Ebenso sieht es bei Retaxationen aus: Hier wirbt Aporisk mit der Möglichkeit einer pauschalen Versicherung bis 1 Million Euro und ohne Zuschlag bis 60.000 Euro. Die Helvetia-Vereinbarung hingegen umfasst nur 60.000 Euro bei Zuzahlung. Ähnliche Vorwürfe stehen mit Blick auf Policen mit dem anderen von Aporisk vermittelten Risikoträger Basler im Raum. Sollten sie ebenfalls zutreffen, könnte das schlimmstenfalls für betroffene Apotheken gravierende Folgen haben: Versicherungsleistungen wären bei weitem nicht in dem Maße abgedeckt, von dem sie ausgehen und wie es ihnen versprochen wurde.
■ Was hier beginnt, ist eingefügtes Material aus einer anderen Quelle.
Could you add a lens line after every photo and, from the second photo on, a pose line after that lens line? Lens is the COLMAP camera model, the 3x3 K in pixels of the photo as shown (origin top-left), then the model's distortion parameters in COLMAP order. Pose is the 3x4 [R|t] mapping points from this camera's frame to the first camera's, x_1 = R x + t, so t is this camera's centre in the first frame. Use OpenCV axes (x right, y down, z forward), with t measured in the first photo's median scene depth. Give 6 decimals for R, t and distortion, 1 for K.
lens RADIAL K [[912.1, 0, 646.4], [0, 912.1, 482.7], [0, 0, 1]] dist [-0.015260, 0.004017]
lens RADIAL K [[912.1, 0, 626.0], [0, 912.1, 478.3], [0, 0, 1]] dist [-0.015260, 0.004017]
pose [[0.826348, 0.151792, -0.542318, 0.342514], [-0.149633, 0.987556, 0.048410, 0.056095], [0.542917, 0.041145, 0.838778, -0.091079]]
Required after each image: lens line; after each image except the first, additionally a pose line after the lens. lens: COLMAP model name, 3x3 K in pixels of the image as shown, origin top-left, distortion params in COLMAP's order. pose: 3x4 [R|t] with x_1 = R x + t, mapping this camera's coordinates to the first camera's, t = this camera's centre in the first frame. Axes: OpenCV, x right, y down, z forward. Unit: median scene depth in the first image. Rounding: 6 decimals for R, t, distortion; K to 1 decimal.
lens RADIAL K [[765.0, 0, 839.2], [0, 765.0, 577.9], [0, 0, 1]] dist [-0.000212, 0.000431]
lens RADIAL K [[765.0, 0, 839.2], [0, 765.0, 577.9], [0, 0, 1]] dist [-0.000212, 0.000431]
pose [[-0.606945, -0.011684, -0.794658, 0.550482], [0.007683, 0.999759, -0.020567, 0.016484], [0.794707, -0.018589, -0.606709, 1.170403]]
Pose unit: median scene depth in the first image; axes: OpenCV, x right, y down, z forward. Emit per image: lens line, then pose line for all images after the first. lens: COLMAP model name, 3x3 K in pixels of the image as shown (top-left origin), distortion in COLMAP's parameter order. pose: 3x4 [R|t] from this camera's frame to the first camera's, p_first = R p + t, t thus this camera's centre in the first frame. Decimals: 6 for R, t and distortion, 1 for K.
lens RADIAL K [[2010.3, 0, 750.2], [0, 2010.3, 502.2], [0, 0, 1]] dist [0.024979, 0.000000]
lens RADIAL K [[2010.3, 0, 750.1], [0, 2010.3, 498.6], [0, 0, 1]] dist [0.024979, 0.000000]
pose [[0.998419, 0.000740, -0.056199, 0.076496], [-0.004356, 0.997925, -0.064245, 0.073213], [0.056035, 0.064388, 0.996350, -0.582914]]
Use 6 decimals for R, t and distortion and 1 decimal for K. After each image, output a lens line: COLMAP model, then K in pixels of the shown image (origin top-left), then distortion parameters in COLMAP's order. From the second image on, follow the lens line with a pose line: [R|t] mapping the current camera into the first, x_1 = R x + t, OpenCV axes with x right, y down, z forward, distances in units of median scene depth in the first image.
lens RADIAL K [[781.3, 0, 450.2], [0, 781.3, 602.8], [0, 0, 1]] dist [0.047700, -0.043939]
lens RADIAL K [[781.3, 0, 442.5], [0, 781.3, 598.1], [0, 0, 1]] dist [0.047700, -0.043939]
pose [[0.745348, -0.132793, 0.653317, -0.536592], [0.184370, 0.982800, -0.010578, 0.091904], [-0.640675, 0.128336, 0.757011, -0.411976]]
*Anm. d. Redaktion: In einer früheren Version des Artikels hieß es, Seyfettin Günder sei der Neffe von Arslan Günder und zwischen 40 und 50 Jahren alt. Aporisk stellte daraufhin klar, Seyfettin Günder sei 57 Jahre alt und der Sohn von Arslan Günder, der nicht gesundheitlich beeinträchtigt sei, ihm aber eine Vollmacht zur Vertretung in allen geschäftlichen Belangen ausgestellt habe.